# Source excerpt
* begin *
I haven't used poly() to be able to check out the error you reported. However
in the days of accurate statistical computing, I don't see any advantage that
justifies the
complexity of orthogonal polynomials. Fitting ordinary polynomials works fine
although
splines are better. Note that ordinary polynomials have highly collinear terms
but this is
of no consequence as this does not affect predicted values, standard errors of
predicted values, or multiple degree of freedom tests of association.
In the Design library I have a little function pol for regular polynomials.
You could easily
strip this function to come up with something like the following.
Speed of the code could be improved
pol <- function(x, poly.degree) {
if(poly.degree < 2) stop('poly.degree must be >= 2')
xd <- matrix(0,nrow=length(x),ncol=poly.degree)
nam <- as.character(substitute(x))
name <- character(poly.degree)
name[1] <- nam
xd[,1] <- x
for(j in 2:poly.degree) {
name[j] <- paste(nam,"^",j,sep="")
xd[,j] <- x^j }
dimnames(xd) <- list(names(x), name)
xd
}
. -Frank Harrell
Daniel Erdin wrote:
> Hello,
> I'm working with Splus 4.5 on Windows NT. I have some data with polynomial
> dependencies. As I've understood, the use of poly() has statistical
> advantages in the modelling of polynomial dependencies.
> In the Splus-books I have (for version 3.3, 1995), it is shown, that for a
> model
> lmfit1_lm(y~poly(x1,3))
* end *
# Data excerpts
* begin *
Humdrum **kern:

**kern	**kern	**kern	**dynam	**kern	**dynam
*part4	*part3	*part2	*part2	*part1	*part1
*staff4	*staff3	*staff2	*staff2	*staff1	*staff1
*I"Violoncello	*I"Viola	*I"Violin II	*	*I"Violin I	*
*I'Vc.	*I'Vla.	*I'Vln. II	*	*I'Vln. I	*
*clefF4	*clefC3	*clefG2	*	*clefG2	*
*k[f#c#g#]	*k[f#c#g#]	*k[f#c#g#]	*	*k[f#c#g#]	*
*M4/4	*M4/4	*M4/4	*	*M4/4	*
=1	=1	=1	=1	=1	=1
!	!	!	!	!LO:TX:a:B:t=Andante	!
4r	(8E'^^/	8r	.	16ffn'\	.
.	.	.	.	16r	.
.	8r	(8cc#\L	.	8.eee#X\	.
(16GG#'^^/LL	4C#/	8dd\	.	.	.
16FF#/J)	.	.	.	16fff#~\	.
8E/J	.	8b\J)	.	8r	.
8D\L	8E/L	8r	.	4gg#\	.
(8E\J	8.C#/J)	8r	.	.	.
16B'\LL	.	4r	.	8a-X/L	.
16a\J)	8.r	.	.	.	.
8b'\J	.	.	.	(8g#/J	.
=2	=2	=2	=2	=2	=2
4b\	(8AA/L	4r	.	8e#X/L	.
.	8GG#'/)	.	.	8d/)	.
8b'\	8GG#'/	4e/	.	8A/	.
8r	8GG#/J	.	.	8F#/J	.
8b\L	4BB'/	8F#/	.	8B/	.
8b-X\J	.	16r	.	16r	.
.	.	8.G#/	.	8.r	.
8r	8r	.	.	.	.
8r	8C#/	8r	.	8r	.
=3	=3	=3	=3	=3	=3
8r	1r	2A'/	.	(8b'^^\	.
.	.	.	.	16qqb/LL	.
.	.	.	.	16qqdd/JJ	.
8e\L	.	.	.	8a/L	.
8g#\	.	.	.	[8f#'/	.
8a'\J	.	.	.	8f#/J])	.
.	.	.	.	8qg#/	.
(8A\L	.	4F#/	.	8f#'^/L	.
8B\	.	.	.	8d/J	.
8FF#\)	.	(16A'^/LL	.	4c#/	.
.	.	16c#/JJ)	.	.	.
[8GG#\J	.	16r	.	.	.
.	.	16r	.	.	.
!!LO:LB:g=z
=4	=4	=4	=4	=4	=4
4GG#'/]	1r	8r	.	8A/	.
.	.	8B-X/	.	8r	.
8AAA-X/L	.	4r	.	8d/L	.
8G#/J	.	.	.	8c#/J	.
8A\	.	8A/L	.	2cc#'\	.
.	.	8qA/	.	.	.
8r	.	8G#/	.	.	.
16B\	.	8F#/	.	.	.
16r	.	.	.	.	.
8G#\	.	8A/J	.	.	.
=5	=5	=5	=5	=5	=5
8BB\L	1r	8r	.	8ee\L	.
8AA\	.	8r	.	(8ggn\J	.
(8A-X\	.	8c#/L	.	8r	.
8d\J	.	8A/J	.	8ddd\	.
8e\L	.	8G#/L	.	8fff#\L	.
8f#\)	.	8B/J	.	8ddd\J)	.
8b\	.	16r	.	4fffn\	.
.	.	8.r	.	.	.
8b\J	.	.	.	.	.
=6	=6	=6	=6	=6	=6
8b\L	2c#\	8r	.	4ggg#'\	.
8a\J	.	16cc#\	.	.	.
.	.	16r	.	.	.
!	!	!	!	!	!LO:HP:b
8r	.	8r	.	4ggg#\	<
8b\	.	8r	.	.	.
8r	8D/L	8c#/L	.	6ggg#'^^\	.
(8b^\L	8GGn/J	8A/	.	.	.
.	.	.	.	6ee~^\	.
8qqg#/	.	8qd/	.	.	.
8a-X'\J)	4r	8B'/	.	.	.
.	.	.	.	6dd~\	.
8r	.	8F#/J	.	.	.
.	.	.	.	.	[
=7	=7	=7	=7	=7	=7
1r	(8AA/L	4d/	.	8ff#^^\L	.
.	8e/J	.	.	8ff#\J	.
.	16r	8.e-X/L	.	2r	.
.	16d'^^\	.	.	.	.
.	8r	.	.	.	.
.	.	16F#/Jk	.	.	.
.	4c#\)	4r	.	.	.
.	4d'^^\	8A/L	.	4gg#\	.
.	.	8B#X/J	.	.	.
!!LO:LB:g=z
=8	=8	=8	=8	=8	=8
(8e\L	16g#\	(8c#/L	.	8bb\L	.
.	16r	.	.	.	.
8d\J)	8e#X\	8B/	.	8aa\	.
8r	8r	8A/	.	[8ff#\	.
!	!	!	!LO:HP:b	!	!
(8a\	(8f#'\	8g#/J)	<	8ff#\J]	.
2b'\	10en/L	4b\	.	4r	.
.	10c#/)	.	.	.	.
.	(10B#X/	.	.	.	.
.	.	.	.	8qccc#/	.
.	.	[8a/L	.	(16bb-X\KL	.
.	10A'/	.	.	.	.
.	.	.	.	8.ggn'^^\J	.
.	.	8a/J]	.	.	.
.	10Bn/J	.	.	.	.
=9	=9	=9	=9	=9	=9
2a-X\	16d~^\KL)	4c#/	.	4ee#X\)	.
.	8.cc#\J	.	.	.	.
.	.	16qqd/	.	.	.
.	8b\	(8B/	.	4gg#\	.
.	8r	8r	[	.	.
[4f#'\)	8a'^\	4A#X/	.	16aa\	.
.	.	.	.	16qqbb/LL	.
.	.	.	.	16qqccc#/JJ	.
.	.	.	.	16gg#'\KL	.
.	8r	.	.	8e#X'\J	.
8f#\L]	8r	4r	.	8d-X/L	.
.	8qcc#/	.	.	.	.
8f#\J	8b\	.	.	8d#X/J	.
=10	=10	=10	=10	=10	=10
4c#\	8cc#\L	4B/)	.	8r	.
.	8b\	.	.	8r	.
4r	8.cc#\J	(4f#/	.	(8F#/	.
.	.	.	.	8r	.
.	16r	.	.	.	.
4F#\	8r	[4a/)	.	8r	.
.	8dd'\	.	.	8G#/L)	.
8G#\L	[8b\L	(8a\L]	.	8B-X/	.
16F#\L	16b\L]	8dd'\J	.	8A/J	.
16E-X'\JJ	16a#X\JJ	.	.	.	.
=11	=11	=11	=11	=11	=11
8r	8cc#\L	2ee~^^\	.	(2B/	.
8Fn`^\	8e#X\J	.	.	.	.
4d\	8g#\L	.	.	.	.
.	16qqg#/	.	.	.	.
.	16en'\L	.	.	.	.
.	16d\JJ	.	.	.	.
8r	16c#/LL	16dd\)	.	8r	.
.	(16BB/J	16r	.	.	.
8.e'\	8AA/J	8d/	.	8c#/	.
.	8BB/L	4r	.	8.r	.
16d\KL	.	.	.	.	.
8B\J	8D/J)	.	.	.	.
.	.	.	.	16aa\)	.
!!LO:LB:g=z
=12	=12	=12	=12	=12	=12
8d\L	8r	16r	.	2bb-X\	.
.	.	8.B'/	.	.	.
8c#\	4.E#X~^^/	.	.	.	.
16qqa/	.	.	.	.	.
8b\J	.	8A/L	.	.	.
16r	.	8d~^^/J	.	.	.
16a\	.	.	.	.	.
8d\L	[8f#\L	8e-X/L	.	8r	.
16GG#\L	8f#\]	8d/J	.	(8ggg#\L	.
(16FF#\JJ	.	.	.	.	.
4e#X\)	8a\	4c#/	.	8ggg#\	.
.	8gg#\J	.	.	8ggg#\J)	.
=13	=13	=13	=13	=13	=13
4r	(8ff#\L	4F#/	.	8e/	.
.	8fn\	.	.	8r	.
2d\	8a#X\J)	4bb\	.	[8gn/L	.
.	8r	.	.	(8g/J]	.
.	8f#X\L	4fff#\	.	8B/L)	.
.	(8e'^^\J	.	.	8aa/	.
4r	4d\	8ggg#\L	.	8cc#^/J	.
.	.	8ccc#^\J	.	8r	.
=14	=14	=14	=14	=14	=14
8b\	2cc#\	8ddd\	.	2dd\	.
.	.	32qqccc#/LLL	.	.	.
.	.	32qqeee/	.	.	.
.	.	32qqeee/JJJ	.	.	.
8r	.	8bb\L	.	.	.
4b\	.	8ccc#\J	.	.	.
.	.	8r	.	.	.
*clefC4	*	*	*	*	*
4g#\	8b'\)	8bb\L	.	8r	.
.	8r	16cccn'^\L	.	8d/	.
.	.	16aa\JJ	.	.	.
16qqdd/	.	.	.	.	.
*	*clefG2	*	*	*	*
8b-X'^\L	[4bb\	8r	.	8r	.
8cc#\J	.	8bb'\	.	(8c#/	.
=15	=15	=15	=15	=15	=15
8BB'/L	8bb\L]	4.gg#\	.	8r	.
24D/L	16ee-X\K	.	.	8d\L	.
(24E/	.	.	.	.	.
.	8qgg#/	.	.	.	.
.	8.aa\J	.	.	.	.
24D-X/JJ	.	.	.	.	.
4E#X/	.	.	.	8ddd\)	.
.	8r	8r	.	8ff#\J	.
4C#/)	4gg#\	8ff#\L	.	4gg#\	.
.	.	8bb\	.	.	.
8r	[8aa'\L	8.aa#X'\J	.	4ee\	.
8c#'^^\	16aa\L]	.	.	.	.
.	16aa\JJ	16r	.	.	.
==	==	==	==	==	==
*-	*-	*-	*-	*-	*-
* end *
# Given exercise
Write the next part of the forum thread about fitting polynomial terms with poly(), starting right after its last line.

# Output for this task
> the coefficients corresponding to the untransformed values of the
> polynomials of x can be obtained through
> poly.transform(poly(x1,3),lmfit1)
> This works fine.
>
> But I have more than the covariable x1 in my model and if I try
> lmfit2_lm(y~poly(x1,3)+x2+x3)
> I get no result with the following function
> poly.transform(poly(x1,3),lmfit2)
> just an error message
> Error in poly.transform(........): wrong length for coefs
>
> I understand the reason for the error message, but how do I have to use
> poly.transform() to get what I want? Or is there an other solution to get
> the estimates of the coefficients for the not transformed polynomials? At
> last, I have the same problem in lme-models and would be interested if the
> solution in lme is the same.
>
> I've searched the archives (but maybe not enough...). I'll report the
> result to the list.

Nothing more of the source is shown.